-- ACTIVITY --
Pull each line with the string "lines" from the entries.

======== INPUT DATA

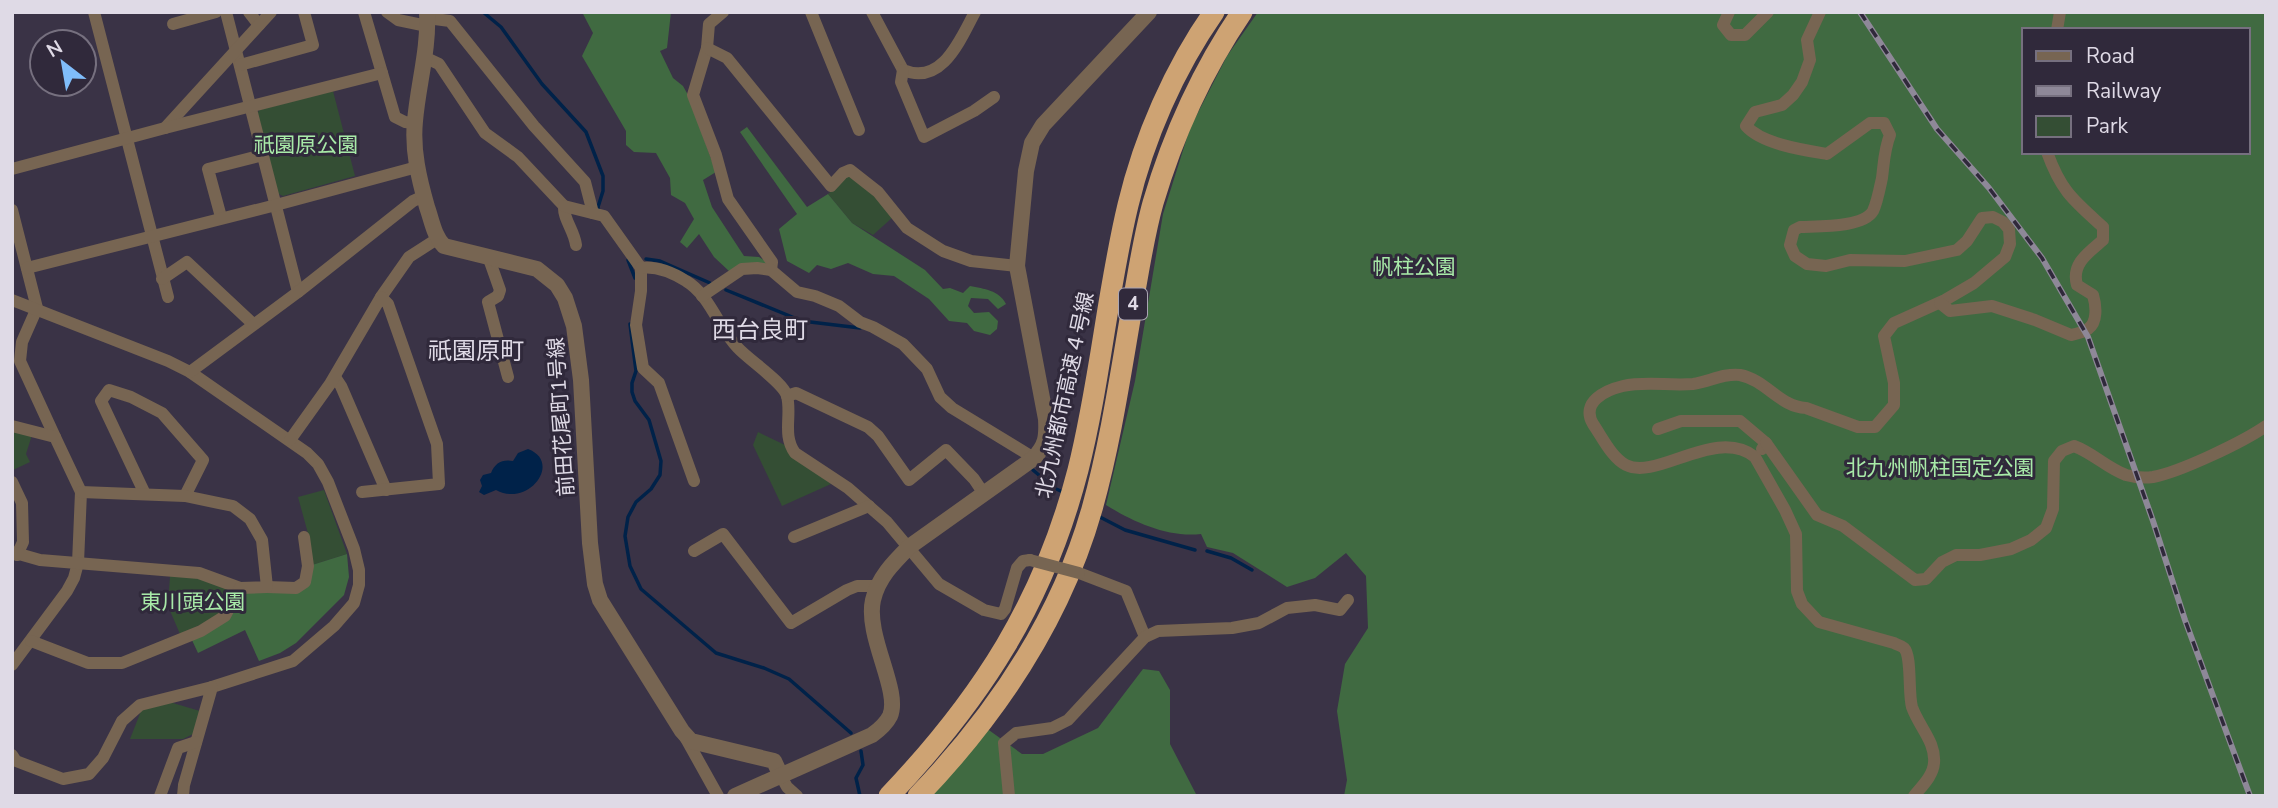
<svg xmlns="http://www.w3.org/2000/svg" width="2278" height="808" viewBox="0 0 2278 808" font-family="'Nunito Sans','Noto Sans JP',sans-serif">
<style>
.green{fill:#344e34}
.forest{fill:#406a41;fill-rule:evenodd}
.water{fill:#002249}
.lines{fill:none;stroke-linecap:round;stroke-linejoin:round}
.stream{stroke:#002249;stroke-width:3.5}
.minor{stroke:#776552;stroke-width:12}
.tertiary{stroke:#776552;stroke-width:16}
.motorway{stroke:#cea373;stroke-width:21}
.rail-casing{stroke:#8e8898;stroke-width:6}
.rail{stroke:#30293b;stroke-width:3.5;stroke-dasharray:10;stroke-linecap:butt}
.minor-bridge{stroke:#776552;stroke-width:12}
.labels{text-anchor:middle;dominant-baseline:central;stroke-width:6;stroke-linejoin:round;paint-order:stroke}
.shield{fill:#30293b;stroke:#aaa5b3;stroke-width:2}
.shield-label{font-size:19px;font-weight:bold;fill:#dfdae6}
.park-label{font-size:21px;fill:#a8eaa8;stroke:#30293b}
.street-label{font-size:21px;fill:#dfdae6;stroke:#30293b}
.quarter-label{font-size:24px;fill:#dfdae6;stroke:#30293b}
</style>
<rect width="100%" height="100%" fill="#3a3346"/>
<g class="green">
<path d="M333,91L355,176L283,196L277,193L257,114L260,109Z"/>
<path d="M848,175L877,196L893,217L873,235L852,223L828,194Z"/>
<path d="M12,431L32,435L26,454L30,462L13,470Z"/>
<path d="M758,432L785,445L831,484L782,506L753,445Z"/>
<path d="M324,490L347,554L312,565L309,537L298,497Z"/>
<path d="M170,576L199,577L233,590L222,612L211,620L180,634L168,606Z"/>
<path d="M166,701L200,711L197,732L183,739H130L143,706Z"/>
</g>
<g class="forest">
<path d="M582,12H671L667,48L660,51L673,78L683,86L688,95L716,172L703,180L712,207L744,256L759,257L767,262V266L730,272L714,257L699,234L687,248L680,242L694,219L685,203L671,195L670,178L656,153L634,152L626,145V131L582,56L593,33Z"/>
<path d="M1258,12H2266V796H1344L1347,780L1337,711L1345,664L1368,628L1366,576L1346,553L1315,578L1287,587L1233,553L1207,547L1201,534C1169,538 1133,522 1106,505L1135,381L1163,214L1190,128L1227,56ZM2024,30H2248V152H2024Z"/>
<path d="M747,127L807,207L828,194L852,223L925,270L943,289L950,288L963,293L970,286C984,289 999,290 1006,304L998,309L988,299L971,298L968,306L974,313L989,312L998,321L997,329L990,335L974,331L967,323L949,321L929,299L894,276L873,274L848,263L831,269L817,265L809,273L787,261L779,229L797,214L740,132Z"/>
<path d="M347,554L349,577L344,595L296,643L280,653L259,661L245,630L198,653L191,638L202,634L242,591H297L312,565Z"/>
<path d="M1143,669L1159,671L1170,690V744L1196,794L1199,796H925L986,728L1022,754H1043L1098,728Z"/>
</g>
<path class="water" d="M528,449C563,462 528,508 496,490L484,495L479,492L482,486L480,480L483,475L491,473C495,463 502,459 513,461L518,453Z"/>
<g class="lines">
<g class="stream">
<path d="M483,12L501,27L542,84L586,132L603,176V191L598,207L599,212"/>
<path d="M646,259L660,261L710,283"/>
<path d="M628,260L635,278"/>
<path d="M726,290L802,321L860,328"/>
<path d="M630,324L636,371L632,383V392L635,401L649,420L661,461L660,475L651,489L636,502L628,517L625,536L630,566L641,589L716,653L764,668L789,679L851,733"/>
<path d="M1033,470L1054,488L1063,492"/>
<path d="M1098,516L1125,530L1195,550"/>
<path d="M1207,551L1231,558L1252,570"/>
<path d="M860,796L856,778L863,765L861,751"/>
</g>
<g class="minor">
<path d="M94,12L168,297"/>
<path d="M226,12L298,292"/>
<path d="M249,12L259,25"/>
<path d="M364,12L395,117L405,122L414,123"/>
<path d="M387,12L398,20L427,26"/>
<path d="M723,12L709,24L707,48L693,95L716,155L728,199L772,262L771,270"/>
<path d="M811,12L859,130"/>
<path d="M872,12L903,70C942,86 960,40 975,12"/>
<path d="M1729,12L1723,25L1731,35H1745L1768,12"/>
<path d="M1820,12L1807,40L1810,60L1802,82L1793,95L1782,105L1755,112L1746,126C1762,144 1803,150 1827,154L1870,123H1884L1890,135C1884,150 1884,163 1882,178C1880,187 1877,203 1873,211C1863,228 1818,226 1800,227L1794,230L1790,245L1795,256L1807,264L1826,266L1850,260L1905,261L1957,250L1967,241L1982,218L1993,217L2003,222L2009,229L2010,244L2005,257L1974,283L1945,300L1894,323L1884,336L1894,383V405L1875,427H1858L1806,408C1780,407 1766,380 1740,375C1723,373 1709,382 1693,384C1670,386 1645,381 1623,386C1606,390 1580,402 1593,424C1602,437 1612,458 1626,465C1657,481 1716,426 1755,457L1785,510L1796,534L1797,591L1802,604L1819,622L1894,643C1897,645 1901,645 1904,648C1912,656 1908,693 1912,707C1919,727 1936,742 1934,763C1933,776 1922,786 1914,796"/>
<path d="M427,18L450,21L534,126L585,182L593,213"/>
<path d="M173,24L216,12"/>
<path d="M2057,30L2060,12"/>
<path d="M707,48L727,58L831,186L843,173L850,170L878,192L907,228L943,251L971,261L1017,266"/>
<path d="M424,57L439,64L485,133L518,157L564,206C563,219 574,230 576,245"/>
<path d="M240,65L313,45L304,12"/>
<path d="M903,70L901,82L924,137L974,111L994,97"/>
<path d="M165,128L271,12"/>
<path d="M12,169L165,128L382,73"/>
<path d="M564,206L604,216L641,268V291L636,325L643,368L659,383L694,481"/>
<path d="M12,210L37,308L22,342L20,361L55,437"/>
<path d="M221,217L208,169L263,155"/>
<path d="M488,256L500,290L498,296L488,302L508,377"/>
<path d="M27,268L276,205L417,167"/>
<path d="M641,268C656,266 673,273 686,281C710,295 719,329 738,348C749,360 784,383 787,396C792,415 782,435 795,453L848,488L887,522L939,584L984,610L1001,614L1005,609L1017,568L1023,561L1030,560"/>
<path d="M162,279L187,262L253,324"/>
<path d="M702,296L742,269L757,268L771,270L797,292L815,296L839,306L860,322L873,327L903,344L927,369L940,397L952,408L1034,458"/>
<path d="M12,300L168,361L190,372L307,453L318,464L328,482L354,549L359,570V585L354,603L334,626L293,661L212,687"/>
<path d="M1940,303L1950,311L1992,306L2035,320L2071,335C2076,334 2084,332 2088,329C2098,322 2096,305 2093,295L2077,285C2071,264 2088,253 2103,240V227C2073,200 2061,191 2047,152"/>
<path d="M190,372L298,292L413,201L424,196"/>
<path d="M335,377L341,386L386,490"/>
<path d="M787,396L796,393L868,427L878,436L909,480L946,450L974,479L984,494"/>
<path d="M12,426L55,437L81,492L78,563L74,578L67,591L12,665"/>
<path d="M1658,429L1681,421H1740L1766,443L1762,449"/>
<path d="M290,440L330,384L381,297L409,257L437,239"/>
<path d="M1766,443L1817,515L1843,526L1915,580L1926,579L1942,562L1956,555H1980L2011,549L2031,540L2046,528L2053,509L2054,461L2062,451L2074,446C2093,453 2107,468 2126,475C2133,477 2145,478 2153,477C2180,472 2243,442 2266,426"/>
<path d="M12,482L22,503L23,542L17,555"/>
<path d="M362,492L439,484L437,444L388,304L381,297"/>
<path d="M145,494L101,401L109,390L131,397L162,413L203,460L185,496"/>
<path d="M794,537L869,506"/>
<path d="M694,551L723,534L791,623L847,590L857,586H878"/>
<path d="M12,552L40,560L199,573L240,588"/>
<path d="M1079,573L1126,591L1145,637"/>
<path d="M267,587L296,588L305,582L308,566L304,537"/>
<path d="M31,641L88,663H122L201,631L225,616L240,588L267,587L262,540L250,519L233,506L185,496L81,492"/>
<path d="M684,735L718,796"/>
<path d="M12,755L16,761L63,779L89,774L103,758L122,721L140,705L212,687L184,785L183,796"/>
<path d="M781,776L787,787L797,796"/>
<path d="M160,796L178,748L196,742"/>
<path d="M1009,796L1004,743L1016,733L1052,728L1068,720L1145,637L1158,631L1232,628L1259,623L1287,608L1315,605L1340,610L1348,600"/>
</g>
<g class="tertiary">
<path d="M427,12C429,49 418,85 415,121C412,150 419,179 427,207C432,221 434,236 444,246L537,269L557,285L565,298L574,326L581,380L590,543L595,584L600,600L682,731L691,741L774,761L781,776"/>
<path d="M735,796L872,735C879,730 886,724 890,716C901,691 865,636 873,600C878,578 893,563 909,547L1034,458C1046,445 1047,437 1046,419L1017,266L1026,171L1032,143L1043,125L1149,12"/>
</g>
<g class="motorway">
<path d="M889,796C982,698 1044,602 1078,470C1100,383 1107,292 1128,205C1144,138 1174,69 1214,12"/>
<path d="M918,796C996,715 1061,618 1092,509C1111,441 1121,371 1133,302C1139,269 1144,235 1153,203C1173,135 1202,71 1242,12"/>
</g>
<g class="rail-casing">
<path id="rail" d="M1860,12L1937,129L1989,188L2042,258L2088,337L2153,521L2185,620L2250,796"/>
</g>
<use href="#rail" class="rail"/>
<path class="minor-bridge" d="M1030,560L1079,573"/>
</g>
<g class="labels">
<rect class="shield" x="1119" y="288.5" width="28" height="31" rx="5"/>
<g class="shield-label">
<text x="1133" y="304">4</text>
</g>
<g class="park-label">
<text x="306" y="145">祇園原公園</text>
<text x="1414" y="267">帆柱公園</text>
<text x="1940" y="468">北九州帆柱国定公園</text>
<text x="193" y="602">東川頭公園</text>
</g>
<g class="street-label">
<text transform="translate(1065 395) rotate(-78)">北九州都市高速４号線</text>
<text transform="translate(561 417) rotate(-94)">前田花尾町1号線</text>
</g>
<g class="quarter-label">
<text x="760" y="330">西台良町</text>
<text x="476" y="351">祇園原町</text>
</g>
</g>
<rect width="2278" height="808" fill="none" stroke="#dfdae6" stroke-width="28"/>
<rect x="2022" y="28" width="228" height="126" fill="#30293b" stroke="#76707f" stroke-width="2"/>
<rect x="2036" y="51" width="35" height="10" fill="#776552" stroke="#76707f" stroke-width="2"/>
<text x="2086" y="63" font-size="21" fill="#dfdae6">Road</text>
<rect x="2036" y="86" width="35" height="10" fill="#8e8898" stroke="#76707f" stroke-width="2"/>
<text x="2086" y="98" font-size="21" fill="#dfdae6">Railway</text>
<rect x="2036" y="116" width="35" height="21" fill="#344e34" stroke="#76707f" stroke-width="2"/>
<text x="2086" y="133" font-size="21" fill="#dfdae6">Park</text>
<g transform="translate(63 63) rotate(329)"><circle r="33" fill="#30293b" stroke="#76707f" stroke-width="2"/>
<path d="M0-5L12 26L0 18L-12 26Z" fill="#80bdfa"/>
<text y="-10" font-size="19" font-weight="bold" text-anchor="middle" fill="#dfdae6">N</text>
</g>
</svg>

================

-- EXERCISE ANSWER --
.lines{fill:none;stroke-linecap:round;stroke-linejoin:round}
<g class="lines">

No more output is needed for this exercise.